In India, HOMA farming considers the atmosphere, and on Biodynamic farms, the spiritual and cosmic elements of nature are recognised and respected. Invisible forces exert an influence on the most practical and grounded things in reality and we can work with or ignore those elements as we each see fit.

The essence I am extolling here though, is that the more we consider and the more we observe, the wider our framing becomes, and we can then find more pieces of the jigsaw. The more relationship-minded we become, the harder it is to be content about choosing the sugar-coated solution, which we know deep down isn’t really going to solve anything, just delay the inevitable.

I am glossing over a lot in writing this article. I don’t drive a combine or run sheep and do not understand the intricacies of large-scale land management. But I know there is always a harmonious way forward when we stop pretending top-dressing will help long term and commit to the harder task of taking stock of what we have, who we’re working with, what we’re offering and why we’re doing it.

Safety and Wisdom

I saw a brilliant reel the other day about a farmer who stopped all inputs and his production took an unhealthy nose dive. But he didn’t give up – he explored and investigated, and had to turn his head inside out and start farming from scratch. This wasn’t to achieve ‘organic status’, but because X and Y weren’t adding up anymore.

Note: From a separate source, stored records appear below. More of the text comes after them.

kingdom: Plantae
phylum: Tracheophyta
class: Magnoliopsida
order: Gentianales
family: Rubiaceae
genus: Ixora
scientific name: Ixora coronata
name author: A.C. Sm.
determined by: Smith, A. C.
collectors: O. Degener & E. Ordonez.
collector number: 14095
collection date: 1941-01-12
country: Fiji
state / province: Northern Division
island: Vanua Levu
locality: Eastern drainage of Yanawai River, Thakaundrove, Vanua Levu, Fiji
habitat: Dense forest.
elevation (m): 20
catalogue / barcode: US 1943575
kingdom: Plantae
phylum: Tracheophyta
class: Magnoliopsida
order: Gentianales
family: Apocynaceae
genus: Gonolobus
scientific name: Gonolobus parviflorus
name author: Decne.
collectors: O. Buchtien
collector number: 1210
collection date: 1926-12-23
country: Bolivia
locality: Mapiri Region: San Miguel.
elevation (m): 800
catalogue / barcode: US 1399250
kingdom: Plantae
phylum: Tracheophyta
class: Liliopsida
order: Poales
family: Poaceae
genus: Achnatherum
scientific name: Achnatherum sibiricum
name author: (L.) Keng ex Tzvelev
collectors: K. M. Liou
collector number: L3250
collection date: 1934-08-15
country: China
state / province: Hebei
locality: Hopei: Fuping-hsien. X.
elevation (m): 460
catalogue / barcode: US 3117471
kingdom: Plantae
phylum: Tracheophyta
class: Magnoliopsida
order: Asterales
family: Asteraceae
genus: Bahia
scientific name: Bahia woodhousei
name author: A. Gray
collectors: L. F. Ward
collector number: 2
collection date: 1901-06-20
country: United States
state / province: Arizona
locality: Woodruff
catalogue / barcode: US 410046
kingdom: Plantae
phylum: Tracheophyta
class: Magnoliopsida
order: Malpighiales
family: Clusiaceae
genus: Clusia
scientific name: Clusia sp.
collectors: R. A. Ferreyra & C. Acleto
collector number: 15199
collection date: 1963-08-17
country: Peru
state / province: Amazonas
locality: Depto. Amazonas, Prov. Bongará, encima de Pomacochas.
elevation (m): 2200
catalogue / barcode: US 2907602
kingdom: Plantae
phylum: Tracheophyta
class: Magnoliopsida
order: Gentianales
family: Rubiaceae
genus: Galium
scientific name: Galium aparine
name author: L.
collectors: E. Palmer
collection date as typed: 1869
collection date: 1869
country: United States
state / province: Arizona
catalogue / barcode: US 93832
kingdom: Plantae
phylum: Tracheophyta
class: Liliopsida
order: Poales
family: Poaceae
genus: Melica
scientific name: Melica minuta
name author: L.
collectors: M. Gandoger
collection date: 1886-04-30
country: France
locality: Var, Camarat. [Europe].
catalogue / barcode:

At our core, we feel safe when things are simple and transparent. His farm wasn’t transparent anymore, he had been creating an artificially viable farm, and the literal cost had become too burdensome on his wallet, well-being and the land. So a swift learning curve began. The land changed beneath his feet. It wasn’t the same, just minus the chemicals, it was a totally different patch. The grasses were different, the ecology of the soil was self-supporting, and the land could sustain the number of animals he kept without the need to buy in extra feed.

Small steps, giant leaps, about-turns and shape-shifting – nature’s way is to spiral, constantly turning inwards. When we’re encouraged to look outwards and focus on the external to affect change, the results are always short-lived and transient... we can keep talking to new reps about new products, or take a simpler, more organic approach!